**What to do:** Can you give the stretch of the listing from the line containing "Rendered at 1654 by 1241 pixels." through the line containing "picture [112, 29, 1557, 1215]" as a two-column CSV with the headers instruction and response? Put each text in the instruction column and its answer in the response column, one row per pair. Quote every field and turn line breaks into spaces.

**Data to process:**
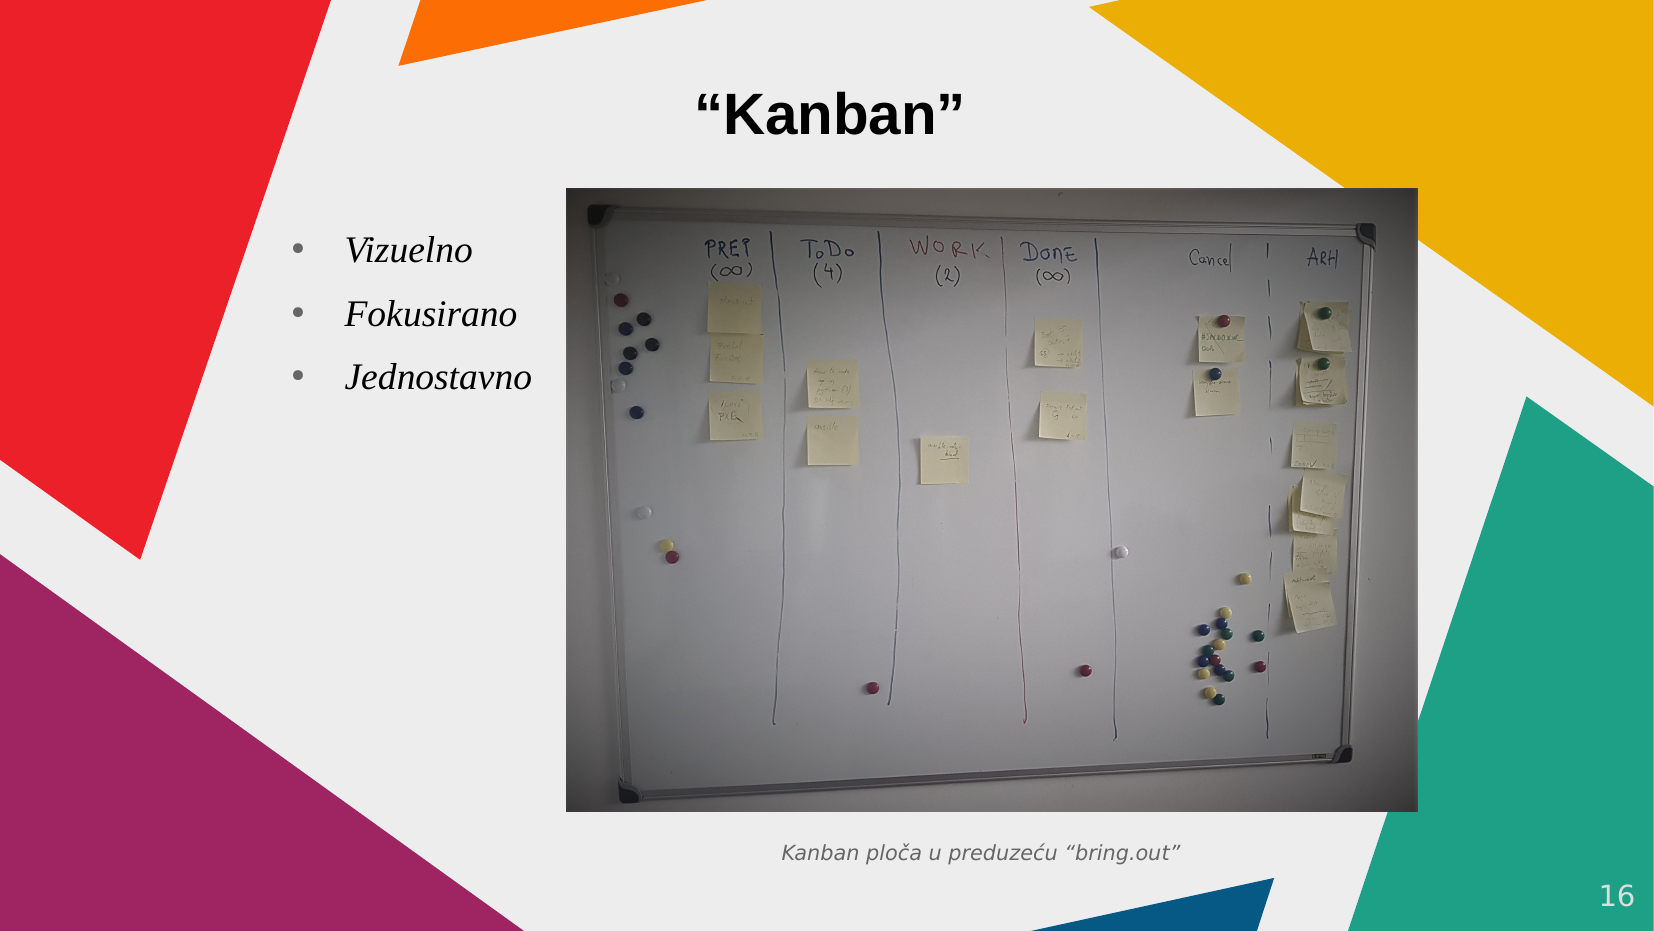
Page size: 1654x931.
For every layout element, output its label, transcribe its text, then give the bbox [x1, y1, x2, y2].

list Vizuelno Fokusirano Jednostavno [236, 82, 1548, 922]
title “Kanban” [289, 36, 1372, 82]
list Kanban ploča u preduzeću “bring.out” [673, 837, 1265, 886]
==
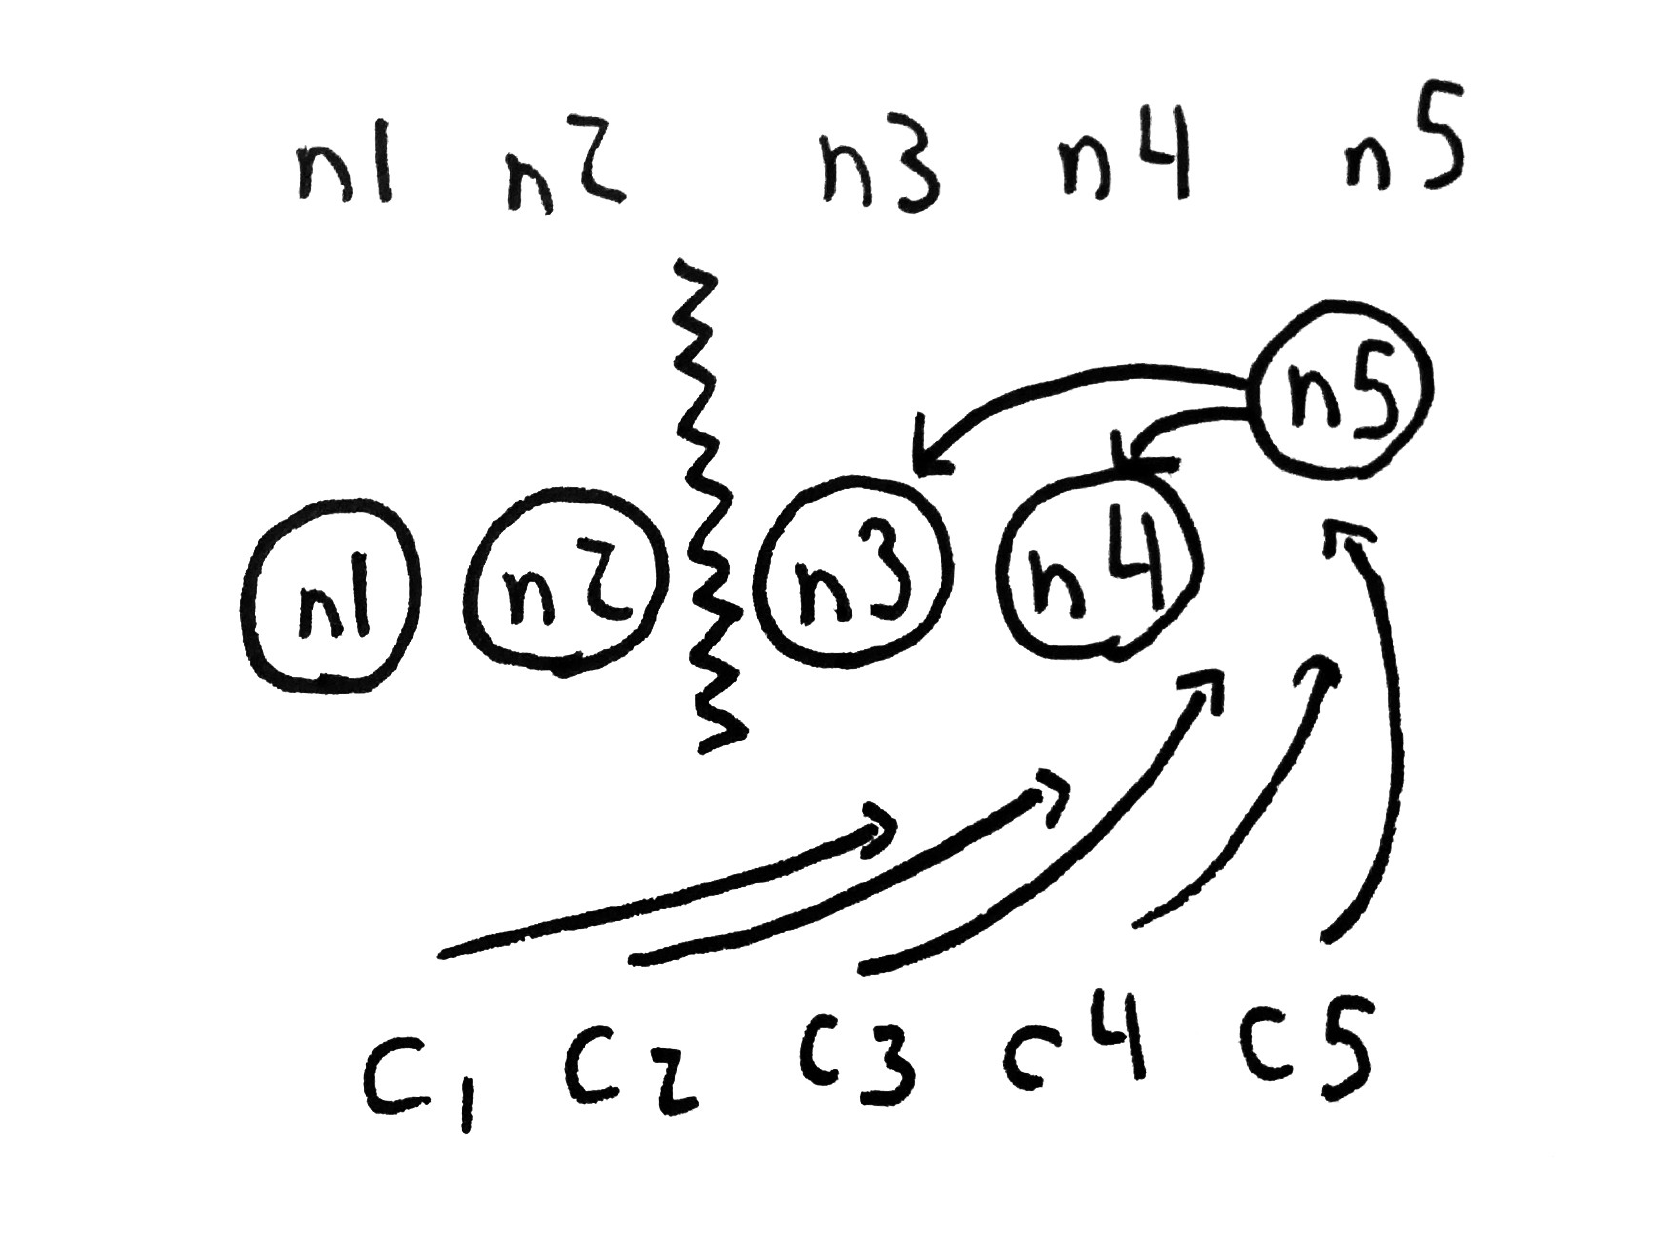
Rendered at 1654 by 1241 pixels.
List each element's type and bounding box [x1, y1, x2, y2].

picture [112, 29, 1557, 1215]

**Final answer:**
instruction,response
"Rendered at 1654 by 1241 pixels. List each element's type and bounding box [x1, y1, x2, y2].","picture [112, 29, 1557, 1215]"